* TEXT PROVIDED
+===+

Physical photographs now can be conveniently scanned by smartphones and stored forever as a digital version, yet the scanned photos are not restored well. One solution is to train a supervised deep neural network on many digital photos and the corresponding scanned photos. However, it requires a high labor cost, leading to limited training data. Previous works create training pairs by simulating degradation using image processing techniques. Their synthetic images are formed with perfectly scanned photos in latent space. Even so, the real-world degradation in smartphone photo scanning remains unsolved since it is more complicated due to lens defocus, lighting conditions, losing details via printing. Besides, locally structural misalignment still occurs in data due to distorted shapes captured in a 3-D world, reducing restoration performance and the reliability of the quantitative evaluation. To solve these problems, we propose a semi-supervised Deep Photo Scan (DPScan). First, we present a way of producing real-world degradation and provide the DIV2K-SCAN dataset for smartphone-scanned photo restoration. Also, Local Alignment is proposed to reduce the minor misalignment remaining in data. Second, we simulate many different variants of the real-world degradation using low-level image transformation to gain a generalization in smartphone-scanned image properties, then train a degradation network to generalize all styles of degradation and provide pseudo-scanned photos for unscanned images as if they were scanned by a smartphone. Finally, we propose a Semi-supervised Learning that allows our restoration network to be trained on both scanned and unscanned images, diversifying training image content. As a result, the proposed DPScan quantitatively and qualitatively outperforms its baseline architecture, state-of-the-art academic research, and industrial products in smartphone photo scanning.

+===+

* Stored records
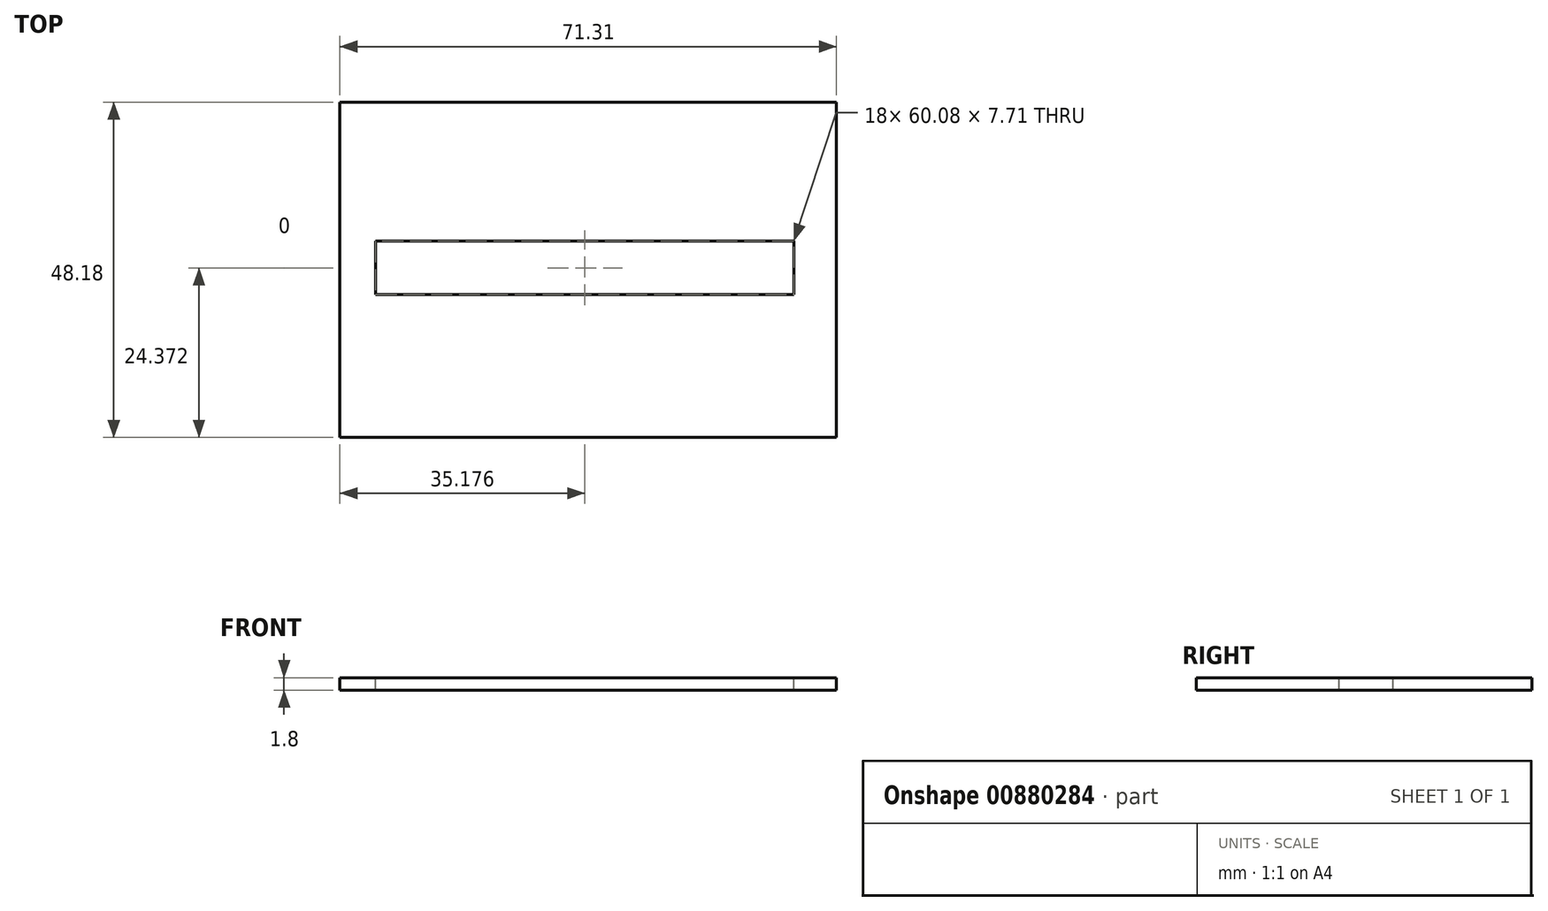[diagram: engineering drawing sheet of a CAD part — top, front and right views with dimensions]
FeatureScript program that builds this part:
annotation { "Feature Type Name" : "Feature", "Feature Type Description" : "" }
export const myFeature = defineFeature(function(context is Context, id is Id, definition is map)
    precondition{}
    {
        {
            var Q0;
            Q0=qCreatedBy(makeId("Top.planeOp"),FACE);
            var sketch = newSketch(context, id + "F0", { "sketchPlane" : qUnion([Q0])});
            skLineSegment(sketch, "E0.bottom", {"start": v(-30.73, 12.05) * mm, "end": v(40.58, 12.05) * mm});
            skLineSegment(sketch, "E0.top", {"start": v(-30.73, -36.13) * mm, "end": v(40.58, -36.13) * mm});
            skLineSegment(sketch, "E0.left", {"start": v(-30.73, 12.05) * mm, "end": v(-30.73, -36.13) * mm});
            skLineSegment(sketch, "E0.right", {"start": v(40.58, 12.05) * mm, "end": v(40.58, -36.13) * mm});
            skSolve(sketch);
        }
        {
            var Q0;
            Q0=makeQuery(id+"F0.imprint","IMPRINT",FACE,{"disambiguationData":[TD([[makeQuery(id+"F0.imprint","IMPRINT",EDGE,{"derivedFrom":sQuery(id+"F0.wireOp",EDGE,"E0.bottom")}),-1.0]])]});
            extrude(context, id + "F1", {"entities" : qUnion([Q0]), "depth" : 1.8 * mm, "offsetDistance" : 25 * mm});
        }
        {
            var Q0;
            Q0=qCreatedBy(makeId("Top.planeOp"),FACE);
            var sketch = newSketch(context, id + "F2", { "sketchPlane" : qUnion([Q0])});
            skLineSegment(sketch, "E1.bottom", {"start": v(-25.6, -15.61) * mm, "end": v(34.48, -15.61) * mm});
            skLineSegment(sketch, "E1.top", {"start": v(-25.6, -7.9) * mm, "end": v(34.48, -7.9) * mm});
            skLineSegment(sketch, "E1.left", {"start": v(-25.6, -15.61) * mm, "end": v(-25.6, -7.9) * mm});
            skLineSegment(sketch, "E1.right", {"start": v(34.48, -15.61) * mm, "end": v(34.48, -7.9) * mm});
            skSolve(sketch);
        }
        {
            var Q0;
            Q0=makeQuery(id+"F2.imprint","IMPRINT",FACE,{"disambiguationData":[TD([[makeQuery(id+"F2.imprint","IMPRINT",EDGE,{"derivedFrom":sQuery(id+"F2.wireOp",EDGE,"E1.bottom")}),1.0]])]});
            extrude(context, id + "F3", {"entities" : qUnion([Q0]), "operationType" : NewBodyOperationType.REMOVE, "oppositeDirection" : true, "depth" : 25 * mm, "offsetDistance" : 25 * mm, "hasSecondDirection" : true, "secondDirectionOppositeDirection" : false, "secondDirectionDepth" : 25 * mm});
        }
    });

+===+

* THE TASK
Extract the full abstract on restoring smartphone-scanned photos, reproducing it word for word. Nothing here depends on the records.

* OUTPUT OF THE TASK
Physical photographs now can be conveniently scanned by smartphones and stored forever as a digital version, yet the scanned photos are not restored well. One solution is to train a supervised deep neural network on many digital photos and the corresponding scanned photos. However, it requires a high labor cost, leading to limited training data. Previous works create training pairs by simulating degradation using image processing techniques. Their synthetic images are formed with perfectly scanned photos in latent space. Even so, the real-world degradation in smartphone photo scanning remains unsolved since it is more complicated due to lens defocus, lighting conditions, losing details via printing. Besides, locally structural misalignment still occurs in data due to distorted shapes captured in a 3-D world, reducing restoration performance and the reliability of the quantitative evaluation. To solve these problems, we propose a semi-supervised Deep Photo Scan (DPScan). First, we present a way of producing real-world degradation and provide the DIV2K-SCAN dataset for smartphone-scanned photo restoration. Also, Local Alignment is proposed to reduce the minor misalignment remaining in data. Second, we simulate many different variants of the real-world degradation using low-level image transformation to gain a generalization in smartphone-scanned image properties, then train a degradation network to generalize all styles of degradation and provide pseudo-scanned photos for unscanned images as if they were scanned by a smartphone. Finally, we propose a Semi-supervised Learning that allows our restoration network to be trained on both scanned and unscanned images, diversifying training image content. As a result, the proposed DPScan quantitatively and qualitatively outperforms its baseline architecture, state-of-the-art academic research, and industrial products in smartphone photo scanning.